* _REQUIRED ACTION_: Every line of the listing below should be written out exactly.

* _SOURCE RECORDS_:
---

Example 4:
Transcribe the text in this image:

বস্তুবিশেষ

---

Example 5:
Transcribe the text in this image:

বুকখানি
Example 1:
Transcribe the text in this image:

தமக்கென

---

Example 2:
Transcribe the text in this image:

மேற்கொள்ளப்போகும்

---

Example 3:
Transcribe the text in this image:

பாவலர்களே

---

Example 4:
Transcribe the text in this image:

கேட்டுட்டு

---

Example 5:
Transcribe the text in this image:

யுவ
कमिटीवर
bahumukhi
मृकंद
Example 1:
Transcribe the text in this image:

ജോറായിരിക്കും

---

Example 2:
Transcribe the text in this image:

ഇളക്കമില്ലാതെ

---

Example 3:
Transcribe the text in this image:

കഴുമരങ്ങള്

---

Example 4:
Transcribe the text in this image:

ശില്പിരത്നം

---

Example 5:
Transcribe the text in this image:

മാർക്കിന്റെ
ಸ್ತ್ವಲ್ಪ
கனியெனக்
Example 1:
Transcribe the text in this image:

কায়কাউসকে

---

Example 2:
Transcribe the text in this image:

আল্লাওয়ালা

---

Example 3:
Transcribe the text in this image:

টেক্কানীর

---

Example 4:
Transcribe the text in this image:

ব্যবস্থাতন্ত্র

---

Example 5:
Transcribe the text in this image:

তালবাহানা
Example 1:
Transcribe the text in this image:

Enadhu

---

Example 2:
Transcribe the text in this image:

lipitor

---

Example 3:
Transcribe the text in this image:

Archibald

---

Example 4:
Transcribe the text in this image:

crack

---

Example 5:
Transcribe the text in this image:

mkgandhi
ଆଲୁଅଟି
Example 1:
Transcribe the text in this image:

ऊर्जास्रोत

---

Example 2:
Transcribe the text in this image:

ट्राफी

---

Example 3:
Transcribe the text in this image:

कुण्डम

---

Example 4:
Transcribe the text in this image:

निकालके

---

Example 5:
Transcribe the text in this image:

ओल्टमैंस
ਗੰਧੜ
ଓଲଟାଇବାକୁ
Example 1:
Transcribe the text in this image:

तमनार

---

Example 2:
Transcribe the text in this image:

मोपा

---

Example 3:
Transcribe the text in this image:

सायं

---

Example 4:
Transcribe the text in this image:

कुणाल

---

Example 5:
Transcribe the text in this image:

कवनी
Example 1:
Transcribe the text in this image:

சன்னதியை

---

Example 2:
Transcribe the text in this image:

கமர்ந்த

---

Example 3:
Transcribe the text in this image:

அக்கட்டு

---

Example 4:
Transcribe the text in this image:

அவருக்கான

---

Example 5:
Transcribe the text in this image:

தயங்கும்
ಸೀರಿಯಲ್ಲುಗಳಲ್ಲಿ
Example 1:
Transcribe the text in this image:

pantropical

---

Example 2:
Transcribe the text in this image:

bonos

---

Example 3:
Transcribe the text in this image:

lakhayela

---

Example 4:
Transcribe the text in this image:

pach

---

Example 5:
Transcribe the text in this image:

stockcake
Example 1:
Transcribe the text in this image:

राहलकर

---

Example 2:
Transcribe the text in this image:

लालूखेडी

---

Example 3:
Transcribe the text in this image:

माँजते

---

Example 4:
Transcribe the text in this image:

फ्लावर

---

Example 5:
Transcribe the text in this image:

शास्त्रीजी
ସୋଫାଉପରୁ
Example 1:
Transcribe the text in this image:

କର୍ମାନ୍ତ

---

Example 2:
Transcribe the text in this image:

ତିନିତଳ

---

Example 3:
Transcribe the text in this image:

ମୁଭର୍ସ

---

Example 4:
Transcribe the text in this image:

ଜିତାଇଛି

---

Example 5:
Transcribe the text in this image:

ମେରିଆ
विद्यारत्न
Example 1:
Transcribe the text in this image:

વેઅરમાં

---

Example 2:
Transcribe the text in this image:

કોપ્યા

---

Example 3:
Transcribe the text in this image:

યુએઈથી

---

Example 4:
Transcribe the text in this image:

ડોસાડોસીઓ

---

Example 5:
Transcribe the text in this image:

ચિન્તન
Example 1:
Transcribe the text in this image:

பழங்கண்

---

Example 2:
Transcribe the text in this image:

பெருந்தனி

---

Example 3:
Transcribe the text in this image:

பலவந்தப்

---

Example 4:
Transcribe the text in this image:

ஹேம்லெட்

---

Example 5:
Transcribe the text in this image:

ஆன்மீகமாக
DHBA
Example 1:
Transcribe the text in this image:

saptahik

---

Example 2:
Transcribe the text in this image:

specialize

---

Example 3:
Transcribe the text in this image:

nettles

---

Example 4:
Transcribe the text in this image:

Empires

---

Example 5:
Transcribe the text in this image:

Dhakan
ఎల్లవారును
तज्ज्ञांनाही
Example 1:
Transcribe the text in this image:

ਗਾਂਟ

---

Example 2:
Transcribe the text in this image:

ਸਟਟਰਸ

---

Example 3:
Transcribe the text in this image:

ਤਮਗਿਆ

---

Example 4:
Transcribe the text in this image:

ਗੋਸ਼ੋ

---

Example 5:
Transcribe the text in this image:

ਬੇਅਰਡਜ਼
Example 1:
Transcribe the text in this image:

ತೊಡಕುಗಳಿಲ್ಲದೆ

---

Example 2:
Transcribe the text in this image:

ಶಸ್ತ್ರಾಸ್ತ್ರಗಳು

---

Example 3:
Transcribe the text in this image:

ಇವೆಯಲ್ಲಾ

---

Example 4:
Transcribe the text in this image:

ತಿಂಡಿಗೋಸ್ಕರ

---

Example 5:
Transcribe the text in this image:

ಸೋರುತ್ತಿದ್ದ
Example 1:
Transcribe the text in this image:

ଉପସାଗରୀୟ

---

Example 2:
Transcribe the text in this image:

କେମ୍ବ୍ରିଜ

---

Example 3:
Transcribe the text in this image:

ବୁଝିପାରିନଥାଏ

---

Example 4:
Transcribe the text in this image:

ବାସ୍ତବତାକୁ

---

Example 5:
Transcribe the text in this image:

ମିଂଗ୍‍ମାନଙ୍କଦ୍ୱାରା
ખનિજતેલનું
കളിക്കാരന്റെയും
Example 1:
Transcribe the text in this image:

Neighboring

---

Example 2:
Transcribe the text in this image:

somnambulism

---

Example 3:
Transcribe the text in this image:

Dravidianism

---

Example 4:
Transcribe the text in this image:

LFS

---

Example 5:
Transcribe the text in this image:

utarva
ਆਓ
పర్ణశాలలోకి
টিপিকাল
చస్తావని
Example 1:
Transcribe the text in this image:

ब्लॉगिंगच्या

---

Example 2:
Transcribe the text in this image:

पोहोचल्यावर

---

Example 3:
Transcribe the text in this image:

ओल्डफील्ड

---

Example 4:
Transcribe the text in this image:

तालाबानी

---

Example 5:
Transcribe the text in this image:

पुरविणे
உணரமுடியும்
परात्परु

* _RESPONSE BOX_:
---

Example 4:
Transcribe the text in this image:

বস্তুবিশেষ

---

Example 5:
Transcribe the text in this image:

বুকখানি
Example 1:
Transcribe the text in this image:

தமக்கென

---

Example 2:
Transcribe the text in this image:

மேற்கொள்ளப்போகும்

---

Example 3:
Transcribe the text in this image:

பாவலர்களே

---

Example 4:
Transcribe the text in this image:

கேட்டுட்டு

---

Example 5:
Transcribe the text in this image:

யுவ
कमिटीवर
bahumukhi
मृकंद
Example 1:
Transcribe the text in this image:

ജോറായിരിക്കും

---

Example 2:
Transcribe the text in this image:

ഇളക്കമില്ലാതെ

---

Example 3:
Transcribe the text in this image:

കഴുമരങ്ങള്

---

Example 4:
Transcribe the text in this image:

ശില്പിരത്നം

---

Example 5:
Transcribe the text in this image:

മാർക്കിന്റെ
ಸ್ತ್ವಲ್ಪ
கனியெனக்
Example 1:
Transcribe the text in this image:

কায়কাউসকে

---

Example 2:
Transcribe the text in this image:

আল্লাওয়ালা

---

Example 3:
Transcribe the text in this image:

টেক্কানীর

---

Example 4:
Transcribe the text in this image:

ব্যবস্থাতন্ত্র

---

Example 5:
Transcribe the text in this image:

তালবাহানা
Example 1:
Transcribe the text in this image:

Enadhu

---

Example 2:
Transcribe the text in this image:

lipitor

---

Example 3:
Transcribe the text in this image:

Archibald

---

Example 4:
Transcribe the text in this image:

crack

---

Example 5:
Transcribe the text in this image:

mkgandhi
ଆଲୁଅଟି
Example 1:
Transcribe the text in this image:

ऊर्जास्रोत

---

Example 2:
Transcribe the text in this image:

ट्राफी

---

Example 3:
Transcribe the text in this image:

कुण्डम

---

Example 4:
Transcribe the text in this image:

निकालके

---

Example 5:
Transcribe the text in this image:

ओल्टमैंस
ਗੰਧੜ
ଓଲଟାଇବାକୁ
Example 1:
Transcribe the text in this image:

तमनार

---

Example 2:
Transcribe the text in this image:

मोपा

---

Example 3:
Transcribe the text in this image:

सायं

---

Example 4:
Transcribe the text in this image:

कुणाल

---

Example 5:
Transcribe the text in this image:

कवनी
Example 1:
Transcribe the text in this image:

சன்னதியை

---

Example 2:
Transcribe the text in this image:

கமர்ந்த

---

Example 3:
Transcribe the text in this image:

அக்கட்டு

---

Example 4:
Transcribe the text in this image:

அவருக்கான

---

Example 5:
Transcribe the text in this image:

தயங்கும்
ಸೀರಿಯಲ್ಲುಗಳಲ್ಲಿ
Example 1:
Transcribe the text in this image:

pantropical

---

Example 2:
Transcribe the text in this image:

bonos

---

Example 3:
Transcribe the text in this image:

lakhayela

---

Example 4:
Transcribe the text in this image:

pach

---

Example 5:
Transcribe the text in this image:

stockcake
Example 1:
Transcribe the text in this image:

राहलकर

---

Example 2:
Transcribe the text in this image:

लालूखेडी

---

Example 3:
Transcribe the text in this image:

माँजते

---

Example 4:
Transcribe the text in this image:

फ्लावर

---

Example 5:
Transcribe the text in this image:

शास्त्रीजी
ସୋଫାଉପରୁ
Example 1:
Transcribe the text in this image:

କର୍ମାନ୍ତ

---

Example 2:
Transcribe the text in this image:

ତିନିତଳ

---

Example 3:
Transcribe the text in this image:

ମୁଭର୍ସ

---

Example 4:
Transcribe the text in this image:

ଜିତାଇଛି

---

Example 5:
Transcribe the text in this image:

ମେରିଆ
विद्यारत्न
Example 1:
Transcribe the text in this image:

વેઅરમાં

---

Example 2:
Transcribe the text in this image:

કોપ્યા

---

Example 3:
Transcribe the text in this image:

યુએઈથી

---

Example 4:
Transcribe the text in this image:

ડોસાડોસીઓ

---

Example 5:
Transcribe the text in this image:

ચિન્તન
Example 1:
Transcribe the text in this image:

பழங்கண்

---

Example 2:
Transcribe the text in this image:

பெருந்தனி

---

Example 3:
Transcribe the text in this image:

பலவந்தப்

---

Example 4:
Transcribe the text in this image:

ஹேம்லெட்

---

Example 5:
Transcribe the text in this image:

ஆன்மீகமாக
DHBA
Example 1:
Transcribe the text in this image:

saptahik

---

Example 2:
Transcribe the text in this image:

specialize

---

Example 3:
Transcribe the text in this image:

nettles

---

Example 4:
Transcribe the text in this image:

Empires

---

Example 5:
Transcribe the text in this image:

Dhakan
ఎల్లవారును
तज्ज्ञांनाही
Example 1:
Transcribe the text in this image:

ਗਾਂਟ

---

Example 2:
Transcribe the text in this image:

ਸਟਟਰਸ

---

Example 3:
Transcribe the text in this image:

ਤਮਗਿਆ

---

Example 4:
Transcribe the text in this image:

ਗੋਸ਼ੋ

---

Example 5:
Transcribe the text in this image:

ਬੇਅਰਡਜ਼
Example 1:
Transcribe the text in this image:

ತೊಡಕುಗಳಿಲ್ಲದೆ

---

Example 2:
Transcribe the text in this image:

ಶಸ್ತ್ರಾಸ್ತ್ರಗಳು

---

Example 3:
Transcribe the text in this image:

ಇವೆಯಲ್ಲಾ

---

Example 4:
Transcribe the text in this image:

ತಿಂಡಿಗೋಸ್ಕರ

---

Example 5:
Transcribe the text in this image:

ಸೋರುತ್ತಿದ್ದ
Example 1:
Transcribe the text in this image:

ଉପସାଗରୀୟ

---

Example 2:
Transcribe the text in this image:

କେମ୍ବ୍ରିଜ

---

Example 3:
Transcribe the text in this image:

ବୁଝିପାରିନଥାଏ

---

Example 4:
Transcribe the text in this image:

ବାସ୍ତବତାକୁ

---

Example 5:
Transcribe the text in this image:

ମିଂଗ୍‍ମାନଙ୍କଦ୍ୱାରା
ખનિજતેલનું
കളിക്കാരന്റെയും
Example 1:
Transcribe the text in this image:

Neighboring

---

Example 2:
Transcribe the text in this image:

somnambulism

---

Example 3:
Transcribe the text in this image:

Dravidianism

---

Example 4:
Transcribe the text in this image:

LFS

---

Example 5:
Transcribe the text in this image:

utarva
ਆਓ
పర్ణశాలలోకి
টিপিকাল
చస్తావని
Example 1:
Transcribe the text in this image:

ब्लॉगिंगच्या

---

Example 2:
Transcribe the text in this image:

पोहोचल्यावर

---

Example 3:
Transcribe the text in this image:

ओल्डफील्ड

---

Example 4:
Transcribe the text in this image:

तालाबानी

---

Example 5:
Transcribe the text in this image:

पुरविणे
உணரமுடியும்
परात्परु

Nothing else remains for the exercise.